シンガポール初の複数階3Dプリント住宅が完成したとして話題になっている。シンガポール現地メディアの報道によると、3Dプリント住宅を建設したのは地元の建設設計事務所パーク・アソシエイツを中心とするプロジェクトチーム。QR3Dと名付けられた3Dプリント住宅は四階建てで、地元の建設会社CES InnovFabの協力を元に大型建設3Dプリンターで建設された。
パーク・アソシエイツのプロジェクト担当者は、「3Dプリント住宅の斬新性によりエキサイトしていますが、我々としては今後何十年にも渡ってリスペクトされ続ける設計と評価されることを望んでいます。テクノロジーは住宅のエッセンスの価値を下げてはなりません。住宅の設計に関しては、トラディショナルなデザインのプロセスを踏襲し、その上で3Dプリンターでしか表現できない部分を盛り込むようにしました」とコメントしている。

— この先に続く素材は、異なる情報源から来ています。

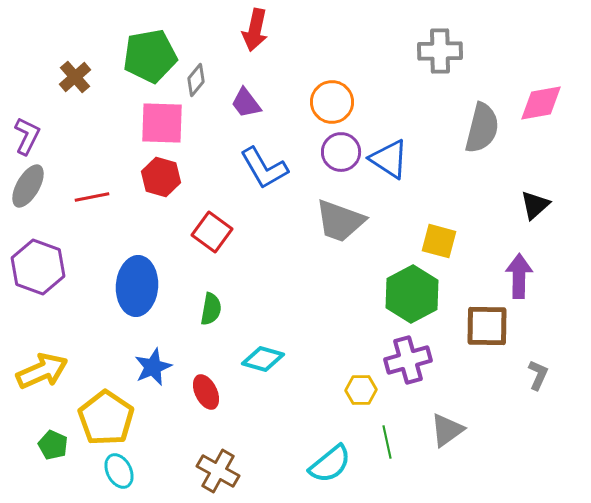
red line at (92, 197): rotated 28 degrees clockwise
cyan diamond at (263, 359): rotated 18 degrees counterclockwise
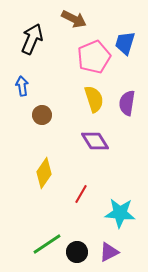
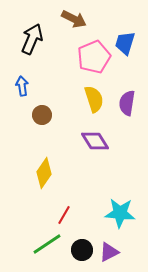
red line: moved 17 px left, 21 px down
black circle: moved 5 px right, 2 px up
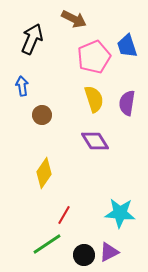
blue trapezoid: moved 2 px right, 3 px down; rotated 35 degrees counterclockwise
black circle: moved 2 px right, 5 px down
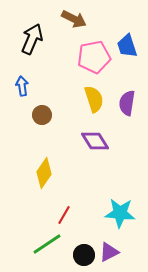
pink pentagon: rotated 12 degrees clockwise
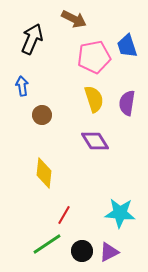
yellow diamond: rotated 28 degrees counterclockwise
black circle: moved 2 px left, 4 px up
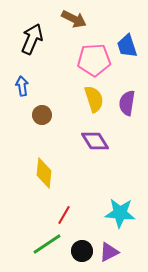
pink pentagon: moved 3 px down; rotated 8 degrees clockwise
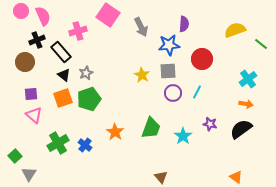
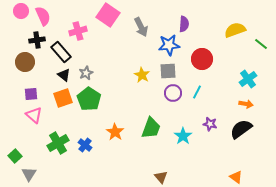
black cross: rotated 14 degrees clockwise
green pentagon: rotated 20 degrees counterclockwise
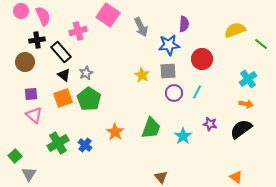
purple circle: moved 1 px right
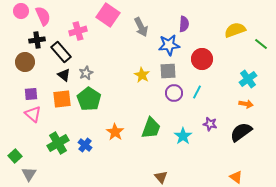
orange square: moved 1 px left, 1 px down; rotated 12 degrees clockwise
pink triangle: moved 1 px left, 1 px up
black semicircle: moved 3 px down
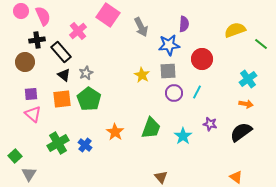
pink cross: rotated 24 degrees counterclockwise
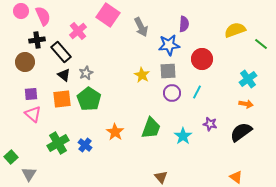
purple circle: moved 2 px left
green square: moved 4 px left, 1 px down
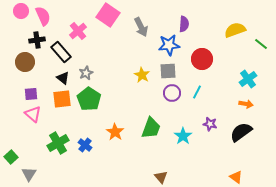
black triangle: moved 1 px left, 3 px down
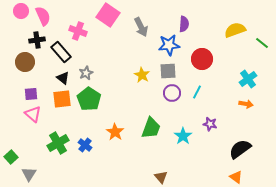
pink cross: rotated 30 degrees counterclockwise
green line: moved 1 px right, 1 px up
black semicircle: moved 1 px left, 17 px down
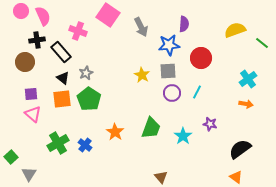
red circle: moved 1 px left, 1 px up
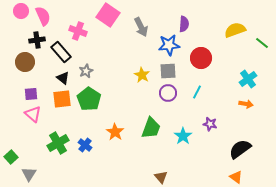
gray star: moved 2 px up
purple circle: moved 4 px left
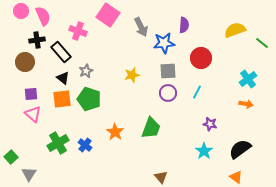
purple semicircle: moved 1 px down
blue star: moved 5 px left, 2 px up
yellow star: moved 10 px left; rotated 28 degrees clockwise
green pentagon: rotated 15 degrees counterclockwise
cyan star: moved 21 px right, 15 px down
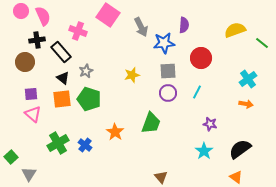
green trapezoid: moved 5 px up
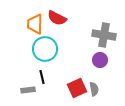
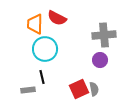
gray cross: rotated 15 degrees counterclockwise
red square: moved 2 px right, 1 px down
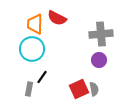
gray cross: moved 3 px left, 1 px up
cyan circle: moved 13 px left
purple circle: moved 1 px left
black line: rotated 48 degrees clockwise
gray rectangle: moved 1 px right, 1 px up; rotated 72 degrees counterclockwise
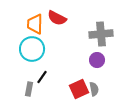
purple circle: moved 2 px left
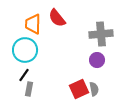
red semicircle: rotated 24 degrees clockwise
orange trapezoid: moved 2 px left
cyan circle: moved 7 px left, 1 px down
black line: moved 18 px left, 2 px up
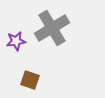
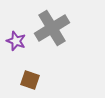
purple star: rotated 30 degrees clockwise
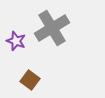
brown square: rotated 18 degrees clockwise
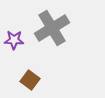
purple star: moved 2 px left, 1 px up; rotated 18 degrees counterclockwise
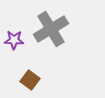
gray cross: moved 1 px left, 1 px down
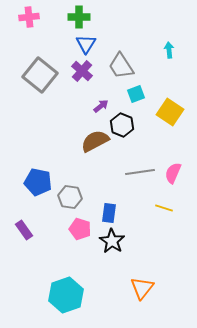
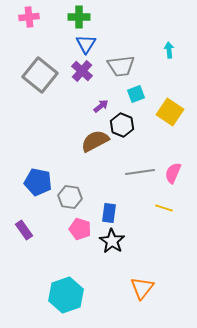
gray trapezoid: rotated 64 degrees counterclockwise
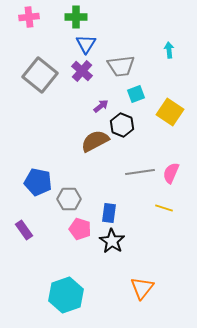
green cross: moved 3 px left
pink semicircle: moved 2 px left
gray hexagon: moved 1 px left, 2 px down; rotated 10 degrees counterclockwise
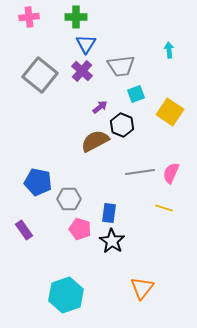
purple arrow: moved 1 px left, 1 px down
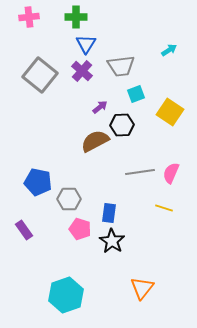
cyan arrow: rotated 63 degrees clockwise
black hexagon: rotated 25 degrees counterclockwise
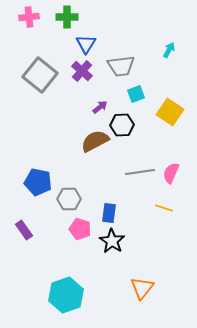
green cross: moved 9 px left
cyan arrow: rotated 28 degrees counterclockwise
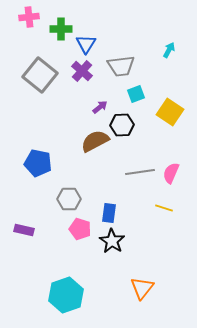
green cross: moved 6 px left, 12 px down
blue pentagon: moved 19 px up
purple rectangle: rotated 42 degrees counterclockwise
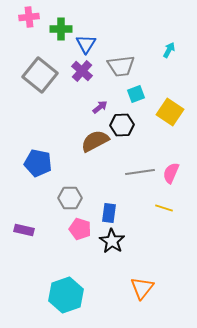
gray hexagon: moved 1 px right, 1 px up
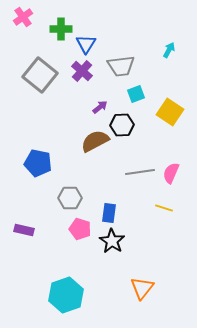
pink cross: moved 6 px left; rotated 30 degrees counterclockwise
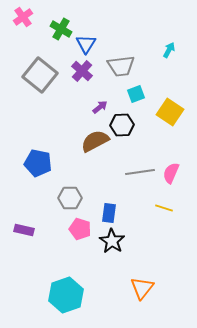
green cross: rotated 30 degrees clockwise
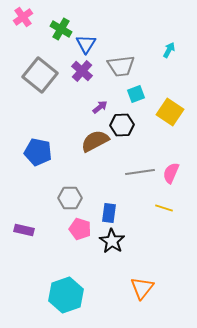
blue pentagon: moved 11 px up
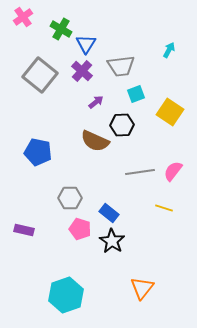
purple arrow: moved 4 px left, 5 px up
brown semicircle: rotated 128 degrees counterclockwise
pink semicircle: moved 2 px right, 2 px up; rotated 15 degrees clockwise
blue rectangle: rotated 60 degrees counterclockwise
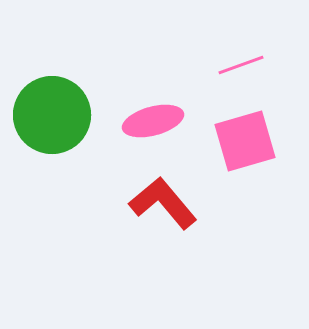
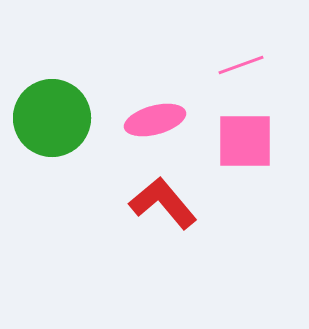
green circle: moved 3 px down
pink ellipse: moved 2 px right, 1 px up
pink square: rotated 16 degrees clockwise
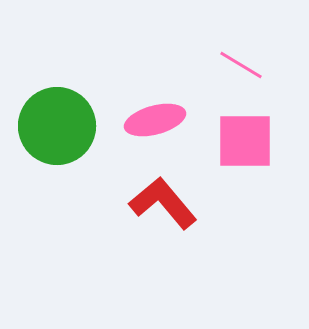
pink line: rotated 51 degrees clockwise
green circle: moved 5 px right, 8 px down
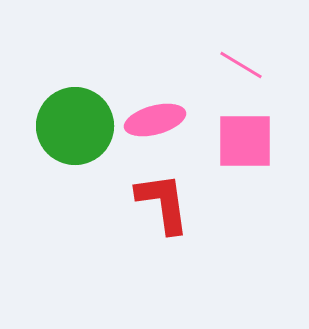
green circle: moved 18 px right
red L-shape: rotated 32 degrees clockwise
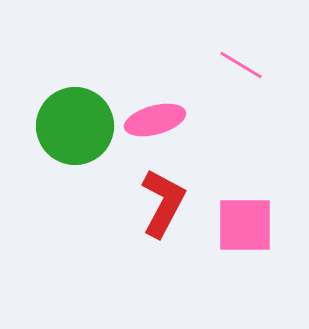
pink square: moved 84 px down
red L-shape: rotated 36 degrees clockwise
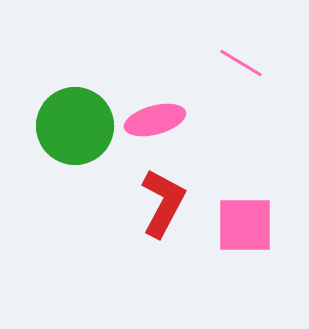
pink line: moved 2 px up
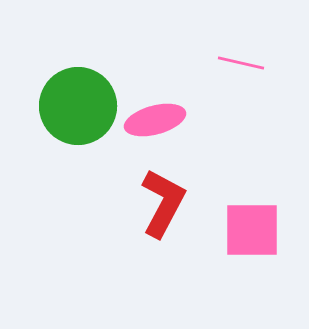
pink line: rotated 18 degrees counterclockwise
green circle: moved 3 px right, 20 px up
pink square: moved 7 px right, 5 px down
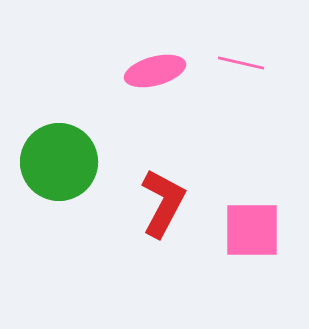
green circle: moved 19 px left, 56 px down
pink ellipse: moved 49 px up
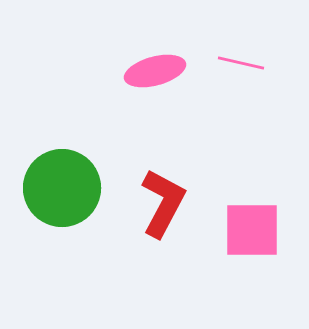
green circle: moved 3 px right, 26 px down
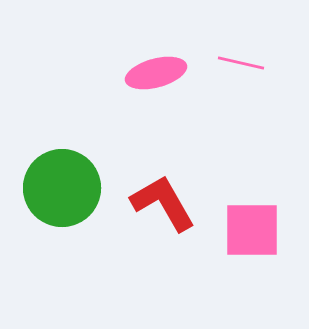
pink ellipse: moved 1 px right, 2 px down
red L-shape: rotated 58 degrees counterclockwise
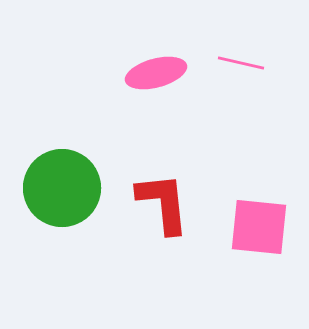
red L-shape: rotated 24 degrees clockwise
pink square: moved 7 px right, 3 px up; rotated 6 degrees clockwise
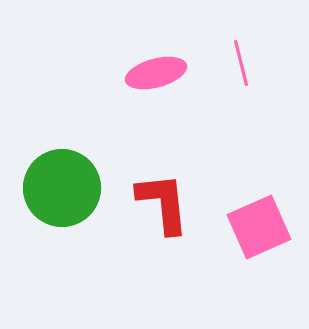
pink line: rotated 63 degrees clockwise
pink square: rotated 30 degrees counterclockwise
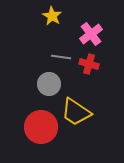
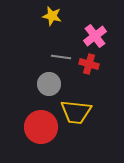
yellow star: rotated 18 degrees counterclockwise
pink cross: moved 4 px right, 2 px down
yellow trapezoid: rotated 28 degrees counterclockwise
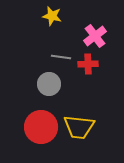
red cross: moved 1 px left; rotated 18 degrees counterclockwise
yellow trapezoid: moved 3 px right, 15 px down
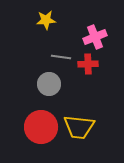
yellow star: moved 6 px left, 4 px down; rotated 18 degrees counterclockwise
pink cross: moved 1 px down; rotated 15 degrees clockwise
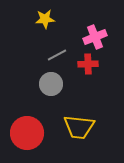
yellow star: moved 1 px left, 1 px up
gray line: moved 4 px left, 2 px up; rotated 36 degrees counterclockwise
gray circle: moved 2 px right
red circle: moved 14 px left, 6 px down
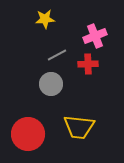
pink cross: moved 1 px up
red circle: moved 1 px right, 1 px down
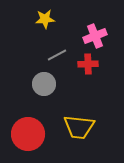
gray circle: moved 7 px left
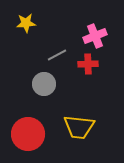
yellow star: moved 19 px left, 4 px down
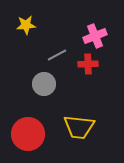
yellow star: moved 2 px down
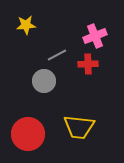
gray circle: moved 3 px up
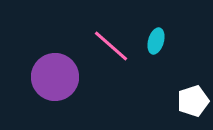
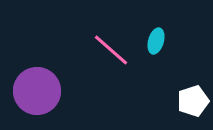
pink line: moved 4 px down
purple circle: moved 18 px left, 14 px down
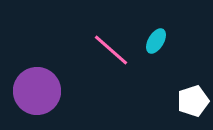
cyan ellipse: rotated 15 degrees clockwise
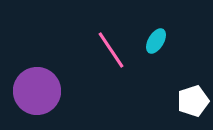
pink line: rotated 15 degrees clockwise
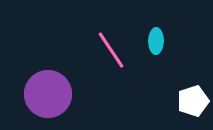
cyan ellipse: rotated 30 degrees counterclockwise
purple circle: moved 11 px right, 3 px down
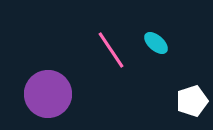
cyan ellipse: moved 2 px down; rotated 50 degrees counterclockwise
white pentagon: moved 1 px left
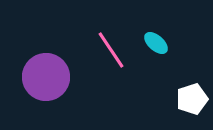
purple circle: moved 2 px left, 17 px up
white pentagon: moved 2 px up
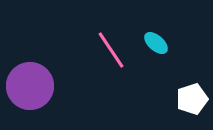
purple circle: moved 16 px left, 9 px down
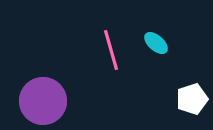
pink line: rotated 18 degrees clockwise
purple circle: moved 13 px right, 15 px down
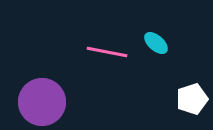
pink line: moved 4 px left, 2 px down; rotated 63 degrees counterclockwise
purple circle: moved 1 px left, 1 px down
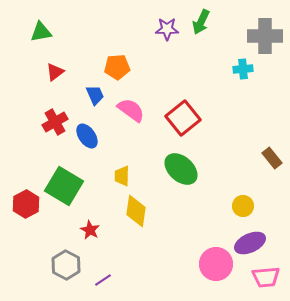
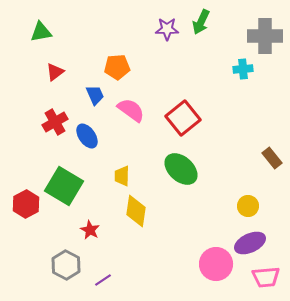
yellow circle: moved 5 px right
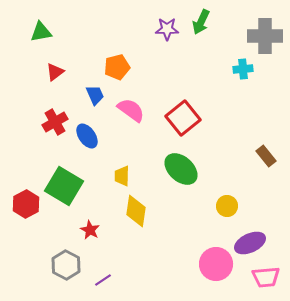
orange pentagon: rotated 10 degrees counterclockwise
brown rectangle: moved 6 px left, 2 px up
yellow circle: moved 21 px left
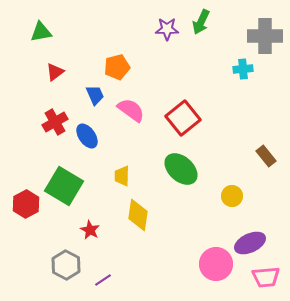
yellow circle: moved 5 px right, 10 px up
yellow diamond: moved 2 px right, 4 px down
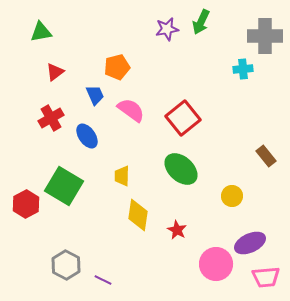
purple star: rotated 10 degrees counterclockwise
red cross: moved 4 px left, 4 px up
red star: moved 87 px right
purple line: rotated 60 degrees clockwise
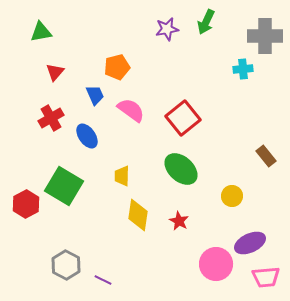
green arrow: moved 5 px right
red triangle: rotated 12 degrees counterclockwise
red star: moved 2 px right, 9 px up
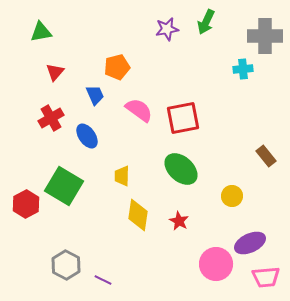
pink semicircle: moved 8 px right
red square: rotated 28 degrees clockwise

3Dプリント住宅を構成するパーツの一部は、オフサイトでプレプリントされ、現場へ輸送されて設置された。オフサイトでプレプリントすることにより、ゲリラ豪雨などが発生しやすいシンガポールの気候に対応することができるとしている。
都市国家であるシンガポールでは、優良な住宅が慢性的に不足している。建設可能な土地が限定的であることに加えて、労務費を含む建設コストが恒常的に値上がり、高止まりしている。関係者は、建設3Dプリンターを導入することで建設コストが下げられる可能性があると期待している。